Feline Medical Clinic

5801 NE 105th Avenue
Vancouver, WA 98662



Feline Acupuncture

Feline Medical Clinic offers feline acupuncture for our patients. Dr. Novick provides this fantastic service through Columbia Companion Animal Acupuncture at our clinic during regular business hours. Please call our cat-friendly clinic to schedule an appointment or if you have any questions or concerns about this procedure.

Understanding Veterinary Acupuncture

What is Acupuncture?

Acupuncture is the stimulation of specific points in the body which can alter various biochemical and physiological conditions. This procedure is a means of helping the body heal itself. Acupuncture has been used on both animals and humans for nearly 4,000 years. It is recognized throughout the world as a safe and effective form of medicine and requires extensive training.

How Acupuncture Works

Acupuncture is known to affect all major physiological systems. It works primarily through the central nervous system, affecting the musculoskeletal, hormonal, and cardiovascular systems. This procedure does more than relieve pain and how it works depends largely on what condition is being treated and which points are utilized. Acupuncture can increase circulation, release neurotransmitters, neurohormones, and endorphins, relieve muscle spasms, stimulate nerves, and boost the body’s defense system.

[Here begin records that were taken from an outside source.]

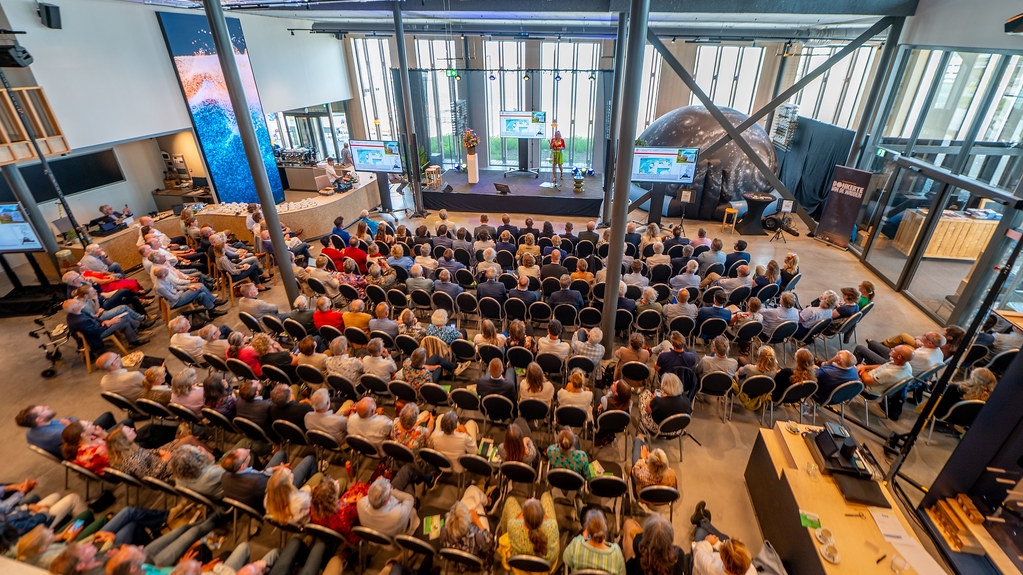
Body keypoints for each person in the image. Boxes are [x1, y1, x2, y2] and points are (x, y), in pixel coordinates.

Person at [690, 502, 756, 575]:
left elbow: (698, 553)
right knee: (725, 538)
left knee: (701, 531)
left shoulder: (710, 568)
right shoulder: (751, 571)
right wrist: (718, 544)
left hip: (700, 564)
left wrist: (707, 542)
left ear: (723, 558)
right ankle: (703, 521)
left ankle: (702, 521)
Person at [499, 494, 560, 573]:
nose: (533, 497)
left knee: (510, 500)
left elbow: (515, 520)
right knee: (546, 496)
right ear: (543, 517)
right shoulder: (552, 527)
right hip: (543, 568)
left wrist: (526, 513)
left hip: (519, 567)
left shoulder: (513, 527)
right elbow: (554, 555)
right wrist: (537, 514)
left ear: (523, 517)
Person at [64, 298, 149, 352]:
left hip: (100, 327)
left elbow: (94, 318)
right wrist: (110, 322)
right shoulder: (79, 320)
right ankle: (139, 326)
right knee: (125, 317)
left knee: (125, 322)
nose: (80, 302)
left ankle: (133, 341)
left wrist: (103, 321)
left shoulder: (76, 313)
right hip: (97, 335)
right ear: (75, 308)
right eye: (78, 303)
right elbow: (96, 332)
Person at [440, 487, 494, 568]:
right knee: (477, 504)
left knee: (471, 497)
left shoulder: (444, 531)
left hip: (455, 560)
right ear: (468, 523)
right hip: (474, 562)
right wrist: (476, 520)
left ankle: (485, 500)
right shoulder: (478, 536)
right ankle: (487, 502)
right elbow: (489, 543)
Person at [562, 509, 626, 575]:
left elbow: (565, 559)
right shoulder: (615, 553)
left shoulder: (576, 545)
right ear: (606, 528)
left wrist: (582, 537)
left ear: (587, 529)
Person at [105, 425, 170, 480]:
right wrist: (164, 461)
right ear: (124, 441)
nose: (132, 429)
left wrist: (157, 452)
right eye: (129, 431)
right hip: (163, 472)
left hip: (158, 460)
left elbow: (145, 452)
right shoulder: (133, 462)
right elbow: (150, 477)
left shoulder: (131, 448)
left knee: (177, 441)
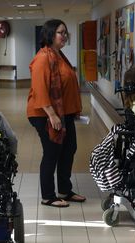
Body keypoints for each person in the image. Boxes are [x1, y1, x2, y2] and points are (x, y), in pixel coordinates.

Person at [27, 19, 85, 208]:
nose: (65, 36)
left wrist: (71, 110)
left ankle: (64, 190)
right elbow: (39, 89)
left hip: (64, 113)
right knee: (52, 152)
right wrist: (52, 114)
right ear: (50, 34)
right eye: (61, 32)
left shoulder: (58, 55)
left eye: (66, 32)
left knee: (69, 149)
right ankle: (48, 195)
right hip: (45, 114)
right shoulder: (43, 57)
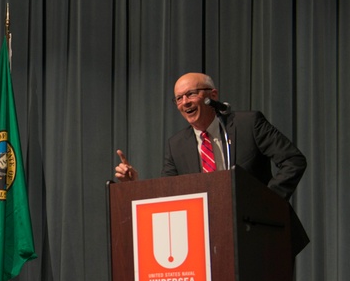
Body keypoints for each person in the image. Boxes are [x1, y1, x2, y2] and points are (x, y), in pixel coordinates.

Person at [114, 72, 306, 200]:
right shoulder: (177, 145)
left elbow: (293, 160)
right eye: (179, 98)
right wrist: (134, 186)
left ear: (213, 95)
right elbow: (169, 194)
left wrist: (266, 202)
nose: (184, 103)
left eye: (191, 94)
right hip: (206, 235)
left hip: (258, 229)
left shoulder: (247, 124)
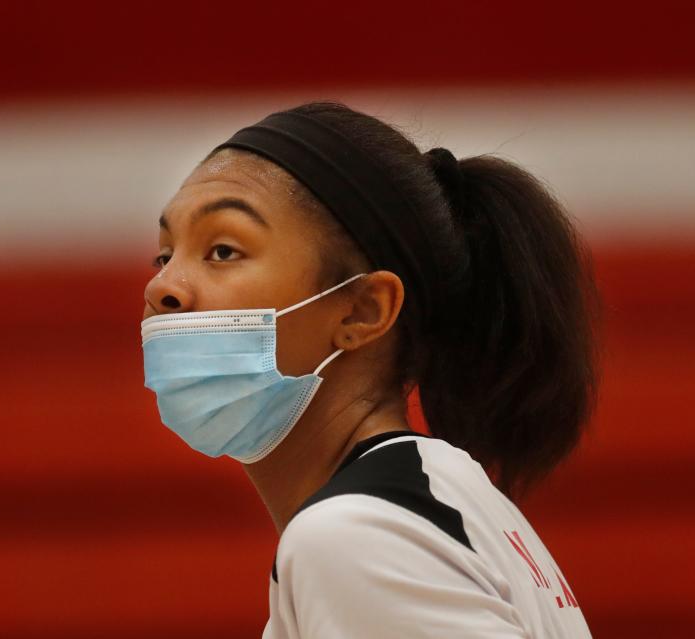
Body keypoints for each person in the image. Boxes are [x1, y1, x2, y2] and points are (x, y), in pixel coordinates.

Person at [140, 101, 601, 638]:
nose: (162, 287)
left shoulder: (356, 536)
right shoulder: (439, 504)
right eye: (164, 255)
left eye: (222, 250)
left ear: (364, 310)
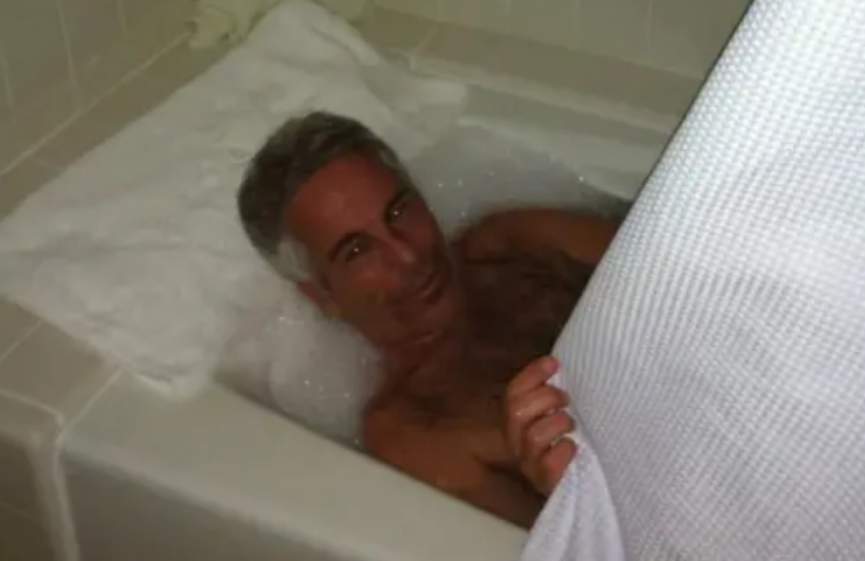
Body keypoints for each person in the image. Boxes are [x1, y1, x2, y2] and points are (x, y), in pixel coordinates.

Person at [236, 112, 617, 528]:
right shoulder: (413, 428)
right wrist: (564, 492)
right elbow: (552, 546)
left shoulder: (513, 242)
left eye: (399, 211)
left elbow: (666, 269)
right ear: (322, 296)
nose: (408, 256)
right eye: (357, 251)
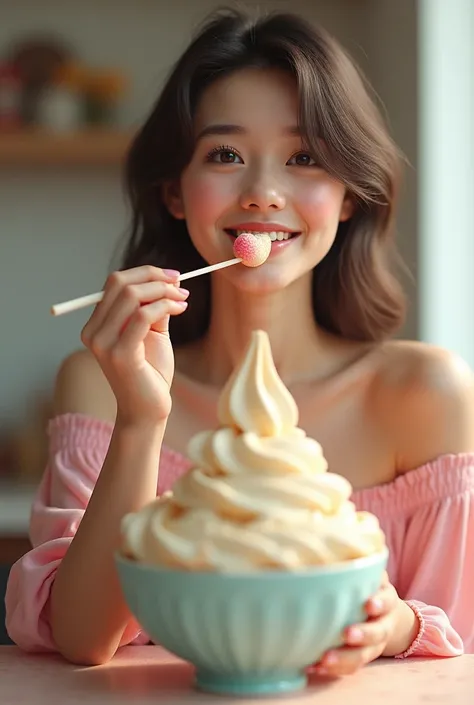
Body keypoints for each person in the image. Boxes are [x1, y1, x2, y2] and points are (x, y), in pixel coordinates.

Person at [6, 7, 474, 675]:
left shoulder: (425, 394)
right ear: (175, 191)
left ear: (347, 196)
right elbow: (83, 638)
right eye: (225, 154)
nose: (262, 193)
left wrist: (397, 625)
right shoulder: (100, 379)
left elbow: (460, 654)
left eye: (304, 156)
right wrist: (143, 417)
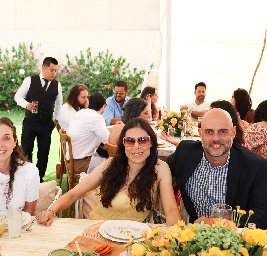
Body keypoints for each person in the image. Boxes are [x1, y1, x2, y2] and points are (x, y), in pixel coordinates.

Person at [37, 118, 181, 226]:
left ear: (151, 143)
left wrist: (174, 238)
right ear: (123, 145)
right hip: (99, 228)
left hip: (134, 236)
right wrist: (51, 211)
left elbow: (171, 210)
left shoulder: (160, 169)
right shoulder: (111, 165)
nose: (136, 146)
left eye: (143, 140)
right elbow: (74, 193)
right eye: (130, 141)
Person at [166, 108, 267, 229]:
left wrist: (217, 222)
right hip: (194, 237)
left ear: (233, 132)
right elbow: (158, 170)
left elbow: (263, 215)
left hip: (234, 239)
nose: (215, 139)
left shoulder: (255, 165)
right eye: (209, 132)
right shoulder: (185, 153)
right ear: (200, 133)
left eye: (222, 132)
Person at [14, 57, 62, 182]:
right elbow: (17, 96)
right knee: (26, 150)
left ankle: (39, 179)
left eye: (55, 70)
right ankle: (25, 177)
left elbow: (59, 105)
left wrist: (56, 120)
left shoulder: (57, 85)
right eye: (51, 70)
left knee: (44, 153)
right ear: (43, 68)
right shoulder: (29, 80)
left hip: (46, 125)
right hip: (30, 122)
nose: (53, 73)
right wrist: (27, 105)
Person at [68, 93, 110, 174]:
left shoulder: (80, 113)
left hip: (71, 161)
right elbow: (108, 140)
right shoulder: (96, 117)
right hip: (80, 163)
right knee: (113, 164)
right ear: (103, 106)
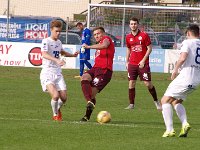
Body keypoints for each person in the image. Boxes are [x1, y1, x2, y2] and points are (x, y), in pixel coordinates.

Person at [161, 24, 200, 137]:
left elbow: (183, 58)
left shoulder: (188, 42)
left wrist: (175, 70)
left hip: (185, 77)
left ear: (188, 33)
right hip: (196, 80)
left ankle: (170, 130)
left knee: (164, 101)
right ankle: (184, 124)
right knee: (175, 101)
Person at [40, 20, 78, 121]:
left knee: (64, 98)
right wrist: (56, 60)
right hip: (47, 72)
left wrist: (72, 55)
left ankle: (57, 108)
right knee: (56, 96)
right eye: (56, 31)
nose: (58, 33)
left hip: (57, 73)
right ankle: (55, 114)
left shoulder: (59, 42)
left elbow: (62, 52)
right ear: (51, 30)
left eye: (60, 31)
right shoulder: (46, 41)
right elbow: (44, 54)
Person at [125, 17, 161, 110]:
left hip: (143, 64)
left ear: (138, 25)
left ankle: (156, 101)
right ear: (129, 25)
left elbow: (149, 48)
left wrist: (143, 60)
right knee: (131, 83)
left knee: (148, 84)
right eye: (132, 24)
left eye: (135, 24)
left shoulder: (144, 35)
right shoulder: (128, 37)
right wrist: (127, 61)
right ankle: (131, 104)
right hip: (132, 64)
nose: (133, 25)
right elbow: (128, 49)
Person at [80, 26, 115, 121]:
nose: (96, 36)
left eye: (98, 33)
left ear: (103, 33)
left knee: (91, 95)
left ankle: (87, 116)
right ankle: (89, 102)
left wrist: (89, 46)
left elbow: (105, 45)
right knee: (84, 77)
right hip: (95, 68)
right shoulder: (98, 44)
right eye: (95, 35)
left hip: (104, 71)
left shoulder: (106, 39)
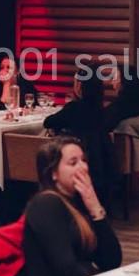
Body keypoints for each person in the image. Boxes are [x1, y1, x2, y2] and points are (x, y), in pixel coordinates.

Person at [21, 137, 121, 276]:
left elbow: (112, 260)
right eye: (73, 163)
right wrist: (95, 274)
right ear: (53, 173)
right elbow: (65, 268)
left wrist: (95, 208)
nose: (83, 167)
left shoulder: (79, 201)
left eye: (83, 160)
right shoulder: (46, 204)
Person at [44, 61, 112, 202]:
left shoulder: (74, 109)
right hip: (101, 167)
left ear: (80, 86)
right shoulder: (101, 110)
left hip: (77, 164)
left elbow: (48, 122)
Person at [101, 63, 139, 130]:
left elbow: (99, 125)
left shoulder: (120, 108)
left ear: (125, 82)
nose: (112, 83)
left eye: (115, 79)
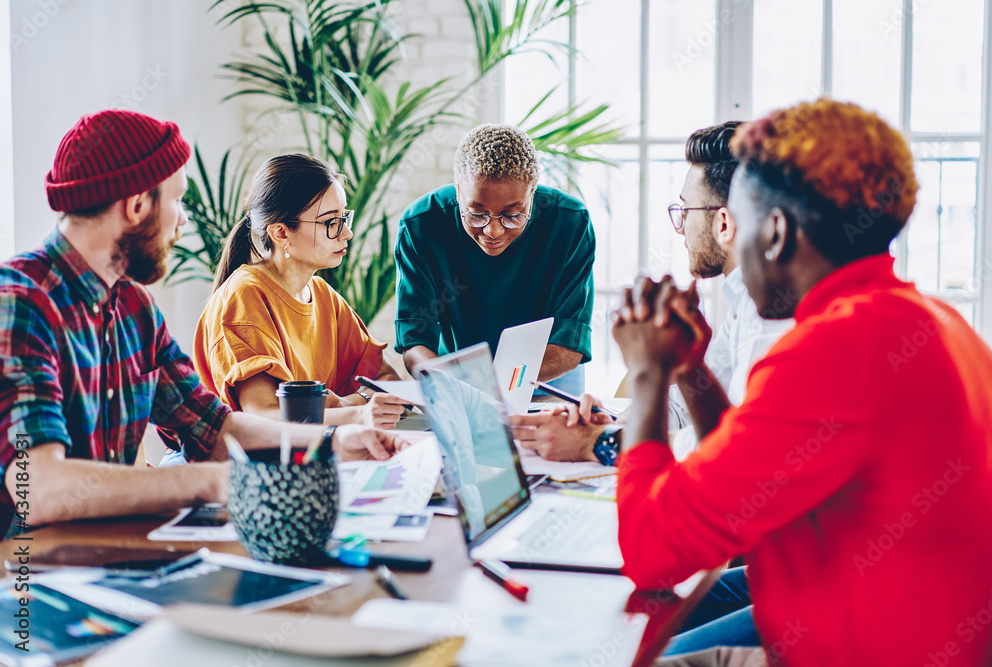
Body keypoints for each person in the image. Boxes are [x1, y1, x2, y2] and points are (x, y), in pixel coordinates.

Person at [613, 100, 992, 666]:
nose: (736, 255)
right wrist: (691, 371)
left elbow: (652, 552)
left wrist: (647, 374)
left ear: (774, 233)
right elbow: (748, 494)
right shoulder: (929, 319)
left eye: (739, 227)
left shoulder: (832, 350)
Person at [0, 110, 405, 537]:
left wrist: (334, 442)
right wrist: (218, 482)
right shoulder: (20, 303)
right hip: (31, 579)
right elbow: (38, 489)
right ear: (137, 205)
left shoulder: (135, 308)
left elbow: (217, 428)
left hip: (117, 555)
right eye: (176, 200)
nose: (184, 219)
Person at [511, 122, 790, 467]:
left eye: (685, 211)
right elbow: (685, 410)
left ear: (723, 223)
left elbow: (741, 451)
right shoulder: (743, 303)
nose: (680, 229)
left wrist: (599, 444)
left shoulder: (772, 321)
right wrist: (615, 421)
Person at [191, 154, 408, 431]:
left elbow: (387, 380)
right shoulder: (244, 296)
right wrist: (357, 413)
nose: (346, 234)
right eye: (331, 222)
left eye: (344, 217)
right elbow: (261, 416)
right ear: (281, 233)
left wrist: (345, 404)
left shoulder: (322, 295)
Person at [394, 123, 595, 393]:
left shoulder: (570, 222)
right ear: (457, 191)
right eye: (476, 213)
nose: (493, 230)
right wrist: (455, 385)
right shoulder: (421, 225)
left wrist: (493, 385)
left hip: (548, 371)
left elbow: (570, 343)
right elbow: (415, 340)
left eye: (513, 215)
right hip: (456, 375)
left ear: (532, 192)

According to Chinese philosophy, disease is an imbalance of energy in the body. Acupuncture therapy is based on rebalancing that energy and correct the flow of energy and heal the human or animal.

Is Acupuncture Safe?

Feline acupuncture is a very safe medical procedure when administered by a qualified practitioner. Very few side effects have been found in clinical cases, and occasionally, an animal’s condition may temporarily deteriorate before improving. Since acupuncture balances the body’s system of healing without the use of chemicals, very few complications have ever developed.

Does Acupuncture Hurt?

Proper acupuncture therapy may induce distension and a feeling of heaviness along with contractions of a local muscle. There is occasionally a brief moment of sensitivity as the needle penetrates the skin, then the sensation of energy or heat flowing. Once the needles are in place, most animals relax and even fall asleep. Our cat care clinic in Washington does not recommend sedation before acupuncture treatment as it may interfere with the desired effects. 

Evaluation and Treatment

Traditional Chinese medicine views each animal as a unique energetic being, not a catalog of symptoms. The health of an animal is considered a landscape, with good health being a beautiful and harmonious landscape and poor health being ugly and disrupted.

Before therapy can begin, a Chinese diagnosis is made. This is accomplished through a systematic process of evaluating a patient by observing, touching, listening, and inquiring. The resulting Chinese diagnosis is the basis for planning or prescribing therapy. A simple acupuncture point or group of points is selected to correct an animal’s specific energetic excesses or deficiencies.

The acupuncture needle acts like an opener or closer of doors – similar to a lock on a waterway. The needle summons or permits energy from one pathway to another. Acupuncture intends to correct energetic disturbances and allows the body to govern and regular itself in a healthy manner. The animal will then heal itself by naturally correcting what is fundamentally wrong.

Once the acupuncture prescription or group or points is chosen, therapy can begin. There are many ways to stimulate or depress acupuncture points, including sterile needles, pressure, laser light, solution injections, low voltage electricity, or implantation of gold or silver beads. The most commonly used technique is the use of thin, sterile, Chinese needles.

How Many Treatments are Needed?

The treatments necessary depends on the nature, severity, and duration of the condition. Each animal will heal at different rates and tolerate the therapy performed at our cat-friendly clinic differently. Treatments can last from 2 to 30 minutes in a single session. While one session at our cat care clinic in Washington may resolve an acute condition, chronic conditions may need anywhere from 3 to 10 treatments. Some degenerative conditions may require maintenance treatments overtime as well. 

Acupuncture can be used to treat the following conditions:

Musculoskeletal problems - Arthritis, hip dysplasia, disk problem, geriatric weakness

Neurologic problems - Nerve paralysis, seizures

Gastrointestinal disorders - Inflammatory bowel disease, chronic constipation, vomiting, diarrhea

Respiratory problems - Asthma, chronic upper respiratory infection

Other chronic conditions - Renal insufficiency, oral inflammation, LUTD, hyperthyroidism, behavioral problems, skin problems


If you would like to download a copy of the acupuncture brochure,
please click here: CCAA Brochure.pdf

Sources: Schoen, Allen M., Veterinary Acupuncture, 2001, Mosby Xie, Huisheng, FAQ for Veterinary Acupuncture, Chi Institute Herbsmith, Inc, Understanding Canine Acupuncture, 2009.

Dr. Novick graduated from the University of Minnesota, College of Veterinary Medicine in 2008 and received her Master of Public Health from the same school in 2011. She completed the International Veterinary Acupuncture Society’s (IVAS) Basic Veterinary Acupuncture course in 2012 and completed the IVAS requirements for veterinary acupuncture certification in August 2014.